Ottone arriva a Venezia il 17 luglio e riferisce dell'incontro avuto
con il padre.
[Si
conclude la pace – Federico a Venezia]
Gli
ambasciatori di Federico arrivano alla vigilia di S. Maddalena, il 21
luglio 1077. Giurano che Federico rispetterà le condizioni imposte
dal papa e dal doge per trattare la pace, e pure gli arcivescovi
Vicmano di Madreburgo, Filippo di Colonia e Cristiano di Magonza si
fanno garanti di questo.
Il
figlio del doge, Pietro Ziani, va incontro all'Imperatore Federico a
Volana e lo accoglie e accompagna fino a Chioggia dove si incontra
con una schiera di nobili mandati dal doge.
Il
giorno di sant'Apollinare, il 23 luglio, l'imperatore Federico arriva
al monastero di San Nicolò al Lido. Il giorno seguente una
delegazione di cardinali incontra l'imperatore e gli chiedono di
rinnegare sotto giuramento varie eresie, e dopo che lo fa gli tolgono
la scomunica e lo accompagnano ad incontrare papa Alessandro presso
la basilica di San Marco. L'imperatore si inginocchia in segno di
riverenza e gli bacia i piedi.
Il papa
esaltato pronuncia il carme profetico: “Camminerò sopra all'aspide
e al basilisco e calpesterò leone e drago”, e l'imperatore
Federico ribatte che si è prostrato in riverenza a Pietro e non
all'uomo Alessandro. E il pontefice risponde che si era ceduto sia a
lui che a Pietro.
Alla
fine papa e imperatore si baciano e abbracciano in segno di pace.
Papa e
imperatore entrano nella basilica e rinnovano il bacio e l'abbraccio
che tutti desideravano vedere.
Il 25
luglio, giorno di San Giacomo, il papa celebra una messa su
incitamento dell'imperatore, quest'ultimo finita la celebrazione
accompagna il papa a salire su di un cavallo bianco e si pone a
destra a fianco della sella a piedi, tenendola stretta come farebbe
un servo, e assieme al doge Ziani alla sua sinistra attraversano
piazza San Marco.
Il 1
agosto furono rese pubbliche le condizioni di pace trasmesse
all'imperatore oer mezzo di Ottone suo figlio:
- i Veneziani sarebbero stati esenti da tributi in tutti i luoghi dell'impero
- gli imperiali lo sarebbero stati per mare fino a Venezia, ma a Venezia avrebbero pagato dei tributi
- A Guglielmo re di Sicilia, fu concessa una pace di 15 anni
- ai lombardi una tregua di 6 anni
- Federico entro 3 mesi avrebbe dovuto restituire al pontefice tutti i territori occupati al tempo dello scisma
Le
condizioni sono accettate da tutte le parti.
Un
nutrito numero di delegati giura siollenemnte che faranno rispettare
le condizioni di pace all'Imperatore.
[Pontefice
e imperatore lasciano Venezia e si ritrovano poi ad Ancona]
Il
Pontefice avrebbe voluto indire un concilio, per rendere pubblici i
risultati della pace e i decreti che aveva stabilito. Ma poi non fu
stabilito e non se ne conoscono i motivi.
I
veneziani, dal canto loro, cercano in tutti i modi di onorare sia il
papa che l'imperatore. Rendendo proverbiale il senso di ospitalità
dei veneziani.
L'imperatore
parte per Ravenna e ripercorre la strada per il quale era arrivato.

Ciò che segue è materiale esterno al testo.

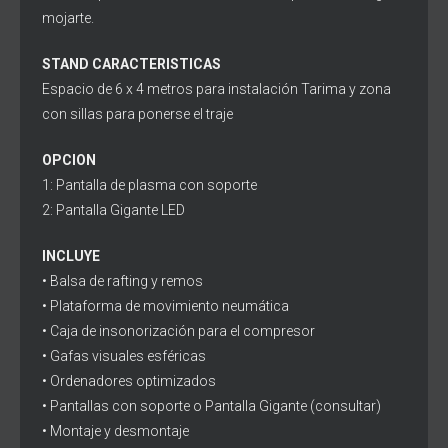
mojarte.
STAND CARACTERISTICAS
Espacio de 6 x 4 metros para instalación Tarima y zona
con sillas para ponerse el traje
OPCION
1: Pantalla de plasma con soporte
2: Pantalla Gigante LED
INCLUYE
• Balsa de rafting y remos
• Plataforma de movimiento neumática
• Caja de insonorización para el compresor
• Gafas visuales esféricas
• Ordenadores optimizados
• Pantallas con soporte o Pantalla Gigante (consultar)
• Montaje y desmontaje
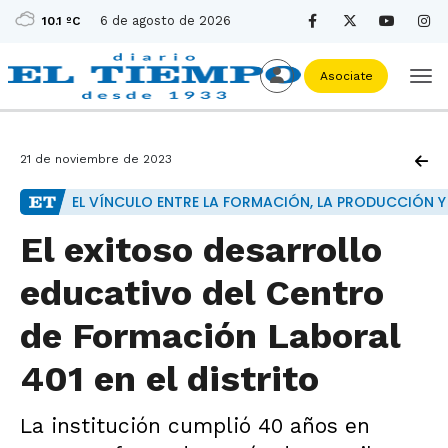
6 de agosto de 2026
10.1 ºC
Asociate
21 de noviembre de 2023
EL VÍNCULO ENTRE LA FORMACIÓN, LA PRODUCCIÓN Y 
El exitoso desarrollo
educativo del Centro
de Formación Laboral
401 en el distrito
La institución cumplió 40 años en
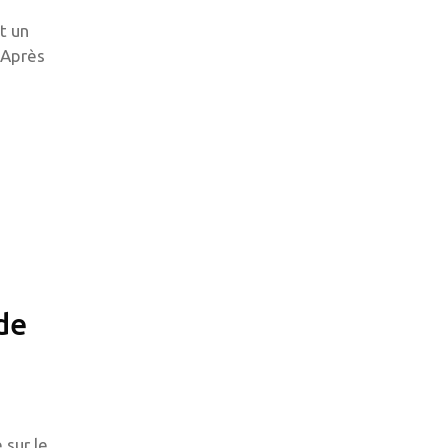
t un
 Après
de
 sur le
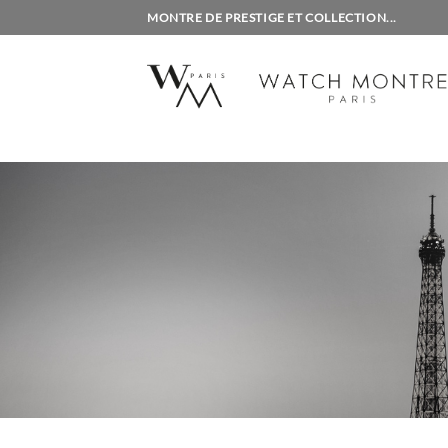
Passer
MONTRE DE PRESTIGE ET COLLECTION...
au
contenu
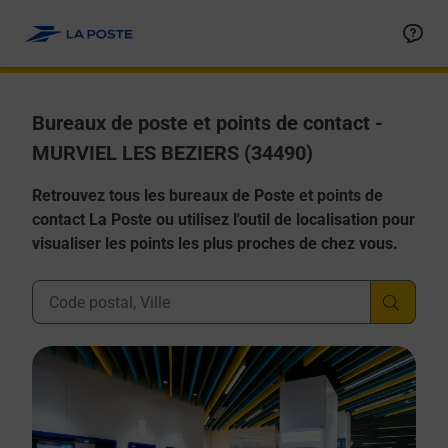
Allez au contenu
Afficher ou masquer la réponse
Afficher ou masquer la réponse
Afficher ou masquer la réponse
Afficher ou masquer la réponse
Afficher ou masquer la réponse
Bureaux de poste et points de contact -
MURVIEL LES BEZIERS (34490)
Retrouvez tous les bureaux de Poste et points de
contact La Poste ou utilisez l'outil de localisation pour
visualiser les points les plus proches de chez vous.
Ville, Département, Code Postal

Cerca di tenere per sé la rocca di Bertinoro, ma il pontefice lo fa
desistere e gli impone di rispettare i patti. Saputo che il papa era
salpato verso Ancona si dirige anche lui via terra verso quella
città.
Il papa
intanto prima di partire muove un alto discorso verso l'emerita opera
compiuta dai Veneziani. Li proclama pubblicamente figli e difensori
di Santa Madre Chiesa. E abbraccia uno ad uno i senatori.
Il
giorno seguente parte per Ancona accompagnato personalmente dal doge
Ziani che si fa comandante della nave che lo trasporta. Arrivano ad
Ancona e sono degnamente accolti con due baldacchini, uno per il papa
e l'altro per l'imperatore. Ma il papa per la benemerita opera
compiuta dai veneziani, vuole che anche il doge abbia un baldaccchino
e dichiara pubblicamente che questo segno distintivo sia attribuito
anche ai dogi di Venezia.
Per vie
diverse l'imperatore da una parte e il papa assieme al doge per un
altra via, vanno verso Roma. All'arrivo delle eminenze il popolo di
Roma va incontro al pontefice per dare tutte le prove della sua gioia
con otto vessilli, trombe, ecc. ecc.